RECORD SET →
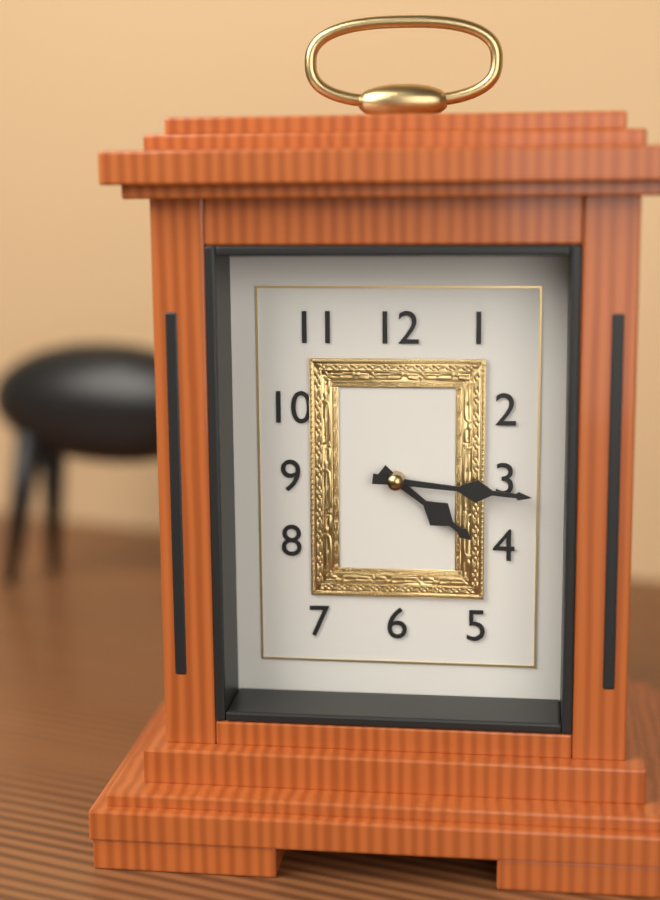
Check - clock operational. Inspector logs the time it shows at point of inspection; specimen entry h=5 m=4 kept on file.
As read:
h=4 m=16
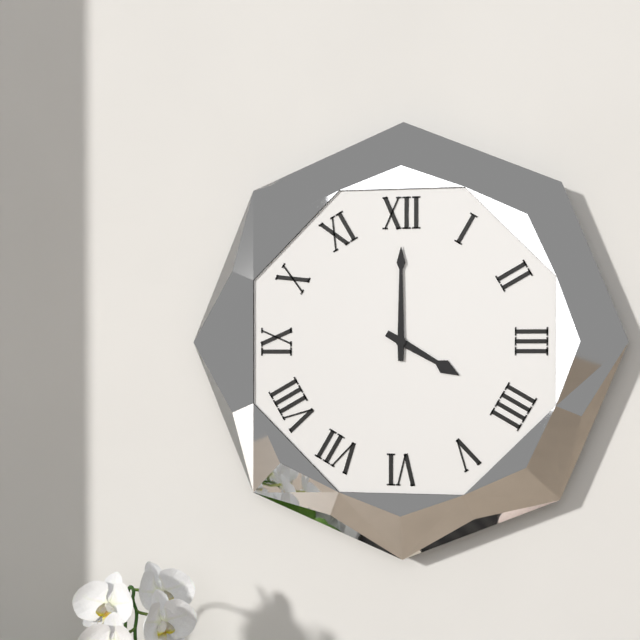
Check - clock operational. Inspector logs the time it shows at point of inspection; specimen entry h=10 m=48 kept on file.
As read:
h=4 m=0
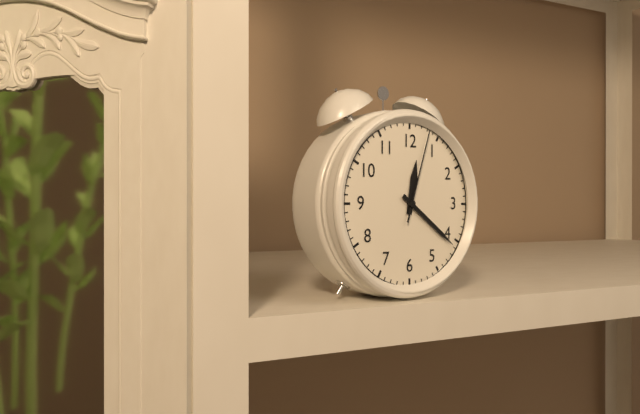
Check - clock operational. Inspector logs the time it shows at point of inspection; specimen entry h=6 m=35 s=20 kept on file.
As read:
h=12 m=21 s=3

EXERCISE TASK →
Rewrite the data above with every "Inspector" changed to "Technician" and everything else unchanged, leaving the pictures out.

WRITTEN ANSWER →
Check - clock operational. Technician logs the time it shows at point of inspection; specimen entry h=5 m=4 kept on file.
As read:
h=4 m=16
Check - clock operational. Technician logs the time it shows at point of inspection; specimen entry h=10 m=48 kept on file.
As read:
h=4 m=0
Check - clock operational. Technician logs the time it shows at point of inspection; specimen entry h=6 m=35 s=20 kept on file.
As read:
h=12 m=21 s=3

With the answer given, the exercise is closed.